Exercise description: From the Kubernetes pod triage guide, extract everything from "Guessing is expensive" down to "the right order.", word for word.

Start here: read the status, do not guess
When a pod is not running, the fastest path to a fix is not a hunch about the application. It is a fixed three-command triage that tells you which class of failure you are in, after which you go straight to the right fix. Run these in order:
kubectl get pods # read STATUS + RESTARTS
kubectl describe pod <pod> # read Events + State / Last State
kubectl logs <pod> --previous # read the crashed container's output
STATUS tells you the phase or the waiting reason. describe gives you the
Events stream and the container's Last State (reason + exit code). logs --previous shows what the container printed before it died. Most pod
failures are fully classified by these three outputs. The rest of this guide
is the decision tree for reading them, plus a link to the dedicated fix for
each failure. It does not repeat those fixes — it gets you to the right one.
Why a systematic approach beats guessing
A Kubernetes pod can fail to run for reasons that live in completely different subsystems: the scheduler could not place it, the kubelet could not pull its image, a referenced Secret does not exist, the container crashed on startup, the kernel OOM-killed it, or the node it landed on went unhealthy. These look superficially similar — "my pod isn't up" — but the evidence that confirms each one is different, and so is the fix.
Guessing is expensive because the failure classes are disjoint. Editing
resource limits does nothing for a missing ConfigMap; fixing an image tag
does nothing for a node that stopped reporting. The triage below is built
around one fact: Kubernetes already records which class you are in, in two
places — the pod phase and the container state's Reason — and you
only need to read them in the right order.
The triage framework
Step 1 — kubectl get pods: phase and restarts
A pod has a phase, a high-level summary of where it is in its lifecycle. The official definitions (Kubernetes: Pod Lifecycle):
- Pending — "The Pod has been accepted by the Kubernetes cluster, but one or more of the containers has not been set up and made ready to run. This includes time a Pod spends waiting to be scheduled as well as the time spent downloading container images over the network."
- Running — "The Pod has been bound to a node, and all of the containers have been created. At least one container is still running, or is in the process of starting or restarting."
- Succeeded — all containers exited 0 and will not restart.

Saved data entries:
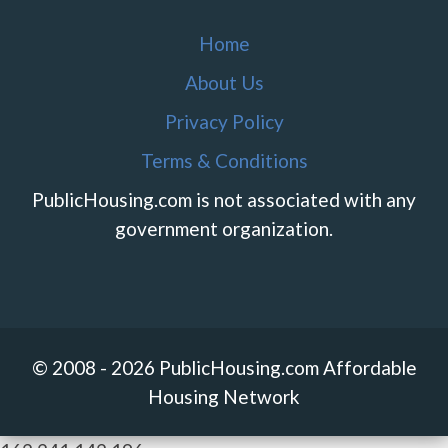
Home
About Us
Privacy Policy
Terms & Conditions
PublicHousing.com is not associated with any
government organization.
© 2008 - 2026 PublicHousing.com Affordable
Housing Network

Answer space:
Guessing is expensive because the failure classes are disjoint. Editing
resource limits does nothing for a missing ConfigMap; fixing an image tag
does nothing for a node that stopped reporting. The triage below is built
around one fact: Kubernetes already records which class you are in, in two
places — the pod phase and the container state's Reason — and you
only need to read them in the right order.